Exercise inputs:
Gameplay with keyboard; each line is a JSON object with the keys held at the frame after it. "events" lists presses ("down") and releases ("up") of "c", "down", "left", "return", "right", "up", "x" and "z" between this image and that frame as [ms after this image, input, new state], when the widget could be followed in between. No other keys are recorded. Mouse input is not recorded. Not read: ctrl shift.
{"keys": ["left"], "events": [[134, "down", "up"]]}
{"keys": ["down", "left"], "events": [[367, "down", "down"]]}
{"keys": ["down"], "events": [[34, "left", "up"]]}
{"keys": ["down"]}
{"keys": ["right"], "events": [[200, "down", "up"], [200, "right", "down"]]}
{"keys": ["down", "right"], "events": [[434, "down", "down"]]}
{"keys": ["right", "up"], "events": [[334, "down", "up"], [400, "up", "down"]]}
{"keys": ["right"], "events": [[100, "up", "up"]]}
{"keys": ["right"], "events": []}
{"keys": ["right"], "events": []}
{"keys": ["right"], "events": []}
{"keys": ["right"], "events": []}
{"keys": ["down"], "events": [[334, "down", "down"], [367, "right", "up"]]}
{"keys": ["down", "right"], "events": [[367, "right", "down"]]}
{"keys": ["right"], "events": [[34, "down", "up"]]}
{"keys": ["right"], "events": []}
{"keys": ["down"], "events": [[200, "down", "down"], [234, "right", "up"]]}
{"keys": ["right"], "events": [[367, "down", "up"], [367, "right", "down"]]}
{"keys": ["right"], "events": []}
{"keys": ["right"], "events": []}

Your instructions: Where does the word "left" appear in the listing above? Copy every line that holds it.

Finished exercise:
Gameplay with keyboard; each line is a JSON object with the keys held at the frame after it. "events" lists presses ("down") and releases ("up") of "c", "down", "left", "return", "right", "up", "x" and "z" between this image and that frame as [ms after this image, input, new state], when the widget could be followed in between. No other keys are recorded. Mouse input is not recorded. Not read: ctrl shift.
{"keys": ["left"], "events": [[134, "down", "up"]]}
{"keys": ["down", "left"], "events": [[367, "down", "down"]]}
{"keys": ["down"], "events": [[34, "left", "up"]]}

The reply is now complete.